Fourteen months after the Buncefield oil inferno, one family is still homeless. Schooling for them and others is badly disrupted
carrie brazier returns from school each day to a hotel room that has been her home for 14 months. She sits on a bed and attempts to do her homework.
Her supper in the room she shares with her brother Jacob is a takeaway.
Carrie, 17, who is dyslexic, Jacob, their five brothers and sisters and parents Heidi and Carl are victims made homeless by the almighty Buncefield oil depot blast in Hertfordshire on December 11. 2005. The family home at Hemel Hempstead was wrecked and they had to move into the nearby Holiday Inn just off the M1.
Mrs Brazier is convinced that Carrie narrowly missed out on getting her expected GCSE grades because of the trauma of the explosion and being uprooted and unsettled through the final month of studying. "It's been horrendous," said Mrs Brazier. "Because she is dyslexic, Carrie relies on her computer to help her with most of her work. but she has limited access.
The hotel charges pound;75 a week for the internet and the insurance company dealing with our claim will not help us."
The other children in the Brazier family are also struggling because of the upheaval. They are hoping to be back in their home in a couple of months.
Many other pupils and schools in the area are still feeling the effects.
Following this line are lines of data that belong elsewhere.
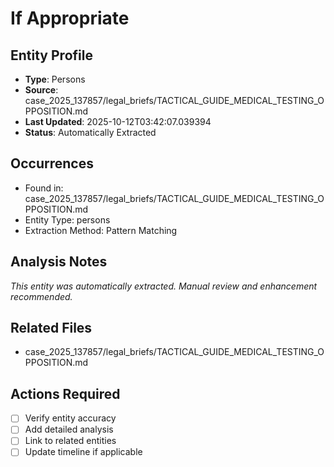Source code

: # If Appropriate

## Entity Profile
- **Type**: Persons
- **Source**: case_2025_137857/legal_briefs/TACTICAL_GUIDE_MEDICAL_TESTING_OPPOSITION.md
- **Last Updated**: 2025-10-12T03:42:07.039394
- **Status**: Automatically Extracted

## Occurrences
- Found in: case_2025_137857/legal_briefs/TACTICAL_GUIDE_MEDICAL_TESTING_OPPOSITION.md
- Entity Type: persons
- Extraction Method: Pattern Matching

## Analysis Notes
*This entity was automatically extracted. Manual review and enhancement recommended.*

## Related Files
- case_2025_137857/legal_briefs/TACTICAL_GUIDE_MEDICAL_TESTING_OPPOSITION.md

## Actions Required
- [ ] Verify entity accuracy
- [ ] Add detailed analysis
- [ ] Link to related entities
- [ ] Update timeline if applicable
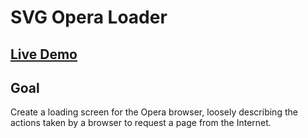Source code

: # SVG Opera Loader

## [Live Demo](https://codepen.io/borntofrappe/full/jgGXbp)

## Goal

Create a loading screen for the Opera browser, loosely describing the actions taken by a browser to request a page from the Internet.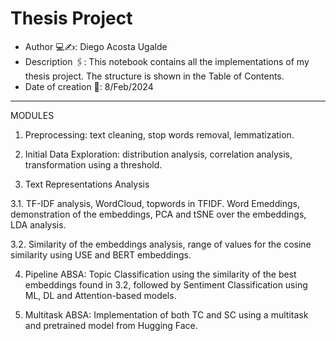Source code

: # Thesis Project

- Author 💻✍: Diego Acosta Ugalde
- Description 🖇: This notebook contains all the implementations of my thesis project. The structure is shown in the Table of Contents.
- Date of creation 📅: 8/Feb/2024

----

MODULES

1. Preprocessing: text cleaning, stop words removal, lemmatization.

2. Initial Data Exploration: distribution analysis, correlation analysis, transformation using a threshold.

3. Text Representations Analysis
    
3.1. TF-IDF analysis, WordCloud, topwords in TFIDF. Word Emeddings, demonstration of the embeddings, PCA and tSNE over the embeddings, LDA analysis.
    
3.2. Similarity of the embeddings analysis, range of values for the cosine similarity using USE and BERT embeddings.

4. Pipeline ABSA: Topic Classification using the similarity of the best embeddings found in 3.2, followed by Sentiment Classification using ML, DL and Attention-based models.

5. Multitask ABSA: Implementation of both TC and SC using a multitask and pretrained model from Hugging Face.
It was described by the fire service as one of the biggest explosions in peacetime Europe.
Despite being more than three miles away, Townsend CofE school in St Albans felt the full force of the blast. Ceilings fell, walls cracked, roofs caved in, three of the four boilers exploded and entire blocks were wiped out.
The school was closed while structural engineers investigated. Andrew Wellbeloved, headteacher, said: "Every time we had high winds, we had to move out of the canteen in case the ceiling crashed down on us."
The school, which is voluntary aided, is not fully covered by insurance and has so far had to pay out more than pound;75,000 for repairs from its maintenance budget. The insurance company is liable for only 10 per cent of the damage.
The school hopes to get back the money from oil companies but that could take years and it will be spending at least another pound;70,000 on repairs over the next year.
Mr Wellbeloved said: "It's been a nightmare. We had no boilers and had to bring in 30 heaters. Even now, we only have one and if that breaks down, the school has to close. We have had pupils sitting exams in their coats.
We intended to improve our ITC suite, provide new lockers and resurface the playgrounds, so it has had a big knock-on effect. I've tried hard not to let it affect the children's education but it has been hard."
Levestock Green primary, the nearest school to the oil depot, had windows and door frames blown out. Carpets and school books were covered in glass and a corridor had to be rebuilt.
But unlike Townsend, Levestock Green is voluntary-controlled and the local education authority is liable for all repairs. Alan Phair, headteacher, said: "Compared to Townsend, we have been lucky."
Although much of the cosmetic work has been repaired, some children are still receiving counselling for the trauma they suffered. Mr Phair said:
"Many of the children really suffered and still have nightmares.
"The effects of the explosion have been extreme and it has been a tough time for education in this area for all involved."